Turismo Espacial Enfrenta Crise com Pausas em Voos e Mudanças de Planejamento
O turismo espacial, uma promessa vibrante das duas últimas décadas, passa por um momento crítico. Ron Rosano, um administrador de imóveis de 65 anos de São Francisco, expressou sua decepção após a Blue Origin suspender os voos turísticos por no mínimo dois anos. Rosano, que já voou com a Virgin Galactic em 2023, sonhava em enxergar a Terra do espaço, mas agora se vê sem essa oportunidade no horizonte.
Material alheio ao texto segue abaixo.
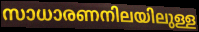
സാധാരണനിലയിലുള്ള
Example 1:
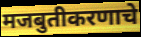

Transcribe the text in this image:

मजबुतीकरणाचे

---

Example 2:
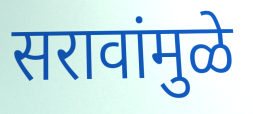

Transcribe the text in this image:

सरावांमुळे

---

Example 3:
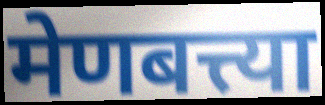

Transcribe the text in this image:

मेणबत्त्या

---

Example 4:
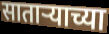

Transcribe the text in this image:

साताऱ्याच्या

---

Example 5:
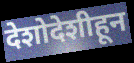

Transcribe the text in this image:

देशोदेशीहून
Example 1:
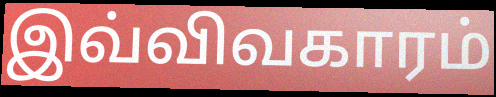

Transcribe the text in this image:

இவ்விவகாரம்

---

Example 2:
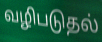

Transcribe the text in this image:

வழிபடுதல்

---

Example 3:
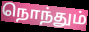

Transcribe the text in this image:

நொந்தும்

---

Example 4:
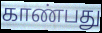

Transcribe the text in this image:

காண்பது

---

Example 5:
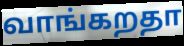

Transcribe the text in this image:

வாங்கறதா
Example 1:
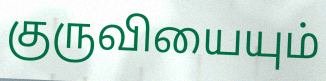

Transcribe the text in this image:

குருவியையும்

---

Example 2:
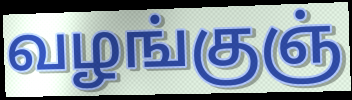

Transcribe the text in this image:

வழங்குஞ்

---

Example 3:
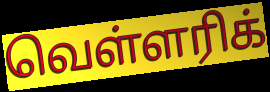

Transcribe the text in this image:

வெள்ளரிக்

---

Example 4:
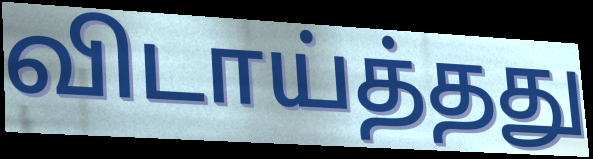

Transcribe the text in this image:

விடாய்த்தது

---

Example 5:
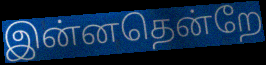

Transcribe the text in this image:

இன்னதென்றே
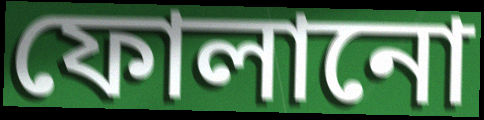
ফোলানো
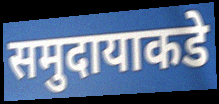
समुदायाकडे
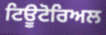
ਟਿਊਟੋਰਿਅਲ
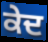
ਕੇਦ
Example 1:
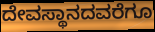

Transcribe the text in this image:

ದೇವಸ್ಥಾನದವರೆಗೂ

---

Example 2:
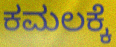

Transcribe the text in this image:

ಕಮಲಕ್ಕೆ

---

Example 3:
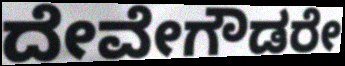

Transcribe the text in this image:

ದೇವೇಗೌಡರೇ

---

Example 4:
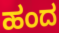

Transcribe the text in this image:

ಹಂದ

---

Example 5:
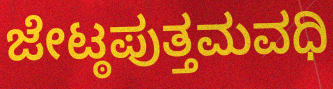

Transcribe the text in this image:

ಜೇಟ್ಠಪುತ್ತಮವಧಿ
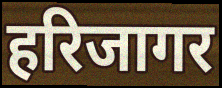
हरिजागर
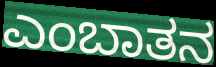
ಎಂಬಾತನ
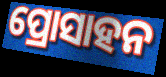
ପ୍ରୋସାହନ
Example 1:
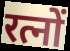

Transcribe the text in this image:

रत्नों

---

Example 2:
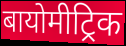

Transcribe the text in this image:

बायोमीट्रिक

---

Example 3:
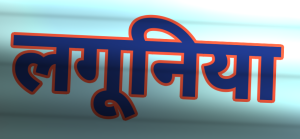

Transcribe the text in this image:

लगूनिया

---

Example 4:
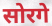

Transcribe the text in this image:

सोरगे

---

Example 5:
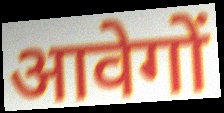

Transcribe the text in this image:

आवेगों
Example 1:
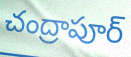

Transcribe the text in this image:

చంద్రాపూర్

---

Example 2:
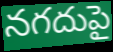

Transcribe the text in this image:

నగదుపై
Empresas como a Virgin Galactic e a Blue Origin foram vistas como pioneiras em um setor que prometia se tornar uma indústria multimilionária. No entanto, a realidade é bastante diferente. Atualmente, a Virgin Galactic não realiza voos desde junho de 2024 enquanto desenvolve sua nova espaçonave, a Delta, e enfrentou uma queda de mais de 98% no valor das suas ações desde a estreia na bolsa. A falta de demanda constante e uma tecnologia que demora a escalar contribuem para a crise no setor.
Apesar de alguns voos realizados por turistas, como os 31 da Virgin Galactic e os 98 da Blue Origin, especialistas apontam que o turismo espacial ainda não se concretizou como um mercado viável. O cenário se complica, com as empresas se concentrando em um público de altíssimo patrimônio, que até agora não gerou negócios repetidos. Além disso, a concorrência pode aumentar com o interesse de empresas chinesas em lançar seus próprios programas de turismo espacial.
Embora a Virgin Galactic estime um voo de teste para sua nova espaçonave até o final de 2026, o futuro do turismo espacial permanece incerto. Executivos do setor estão em compasso de espera, enquanto olham para o potencial de empresas como a SpaceX, que pode revolucionar o acesso ao espaço e possibilitar a ampla comercialização da atividade fora da Terra.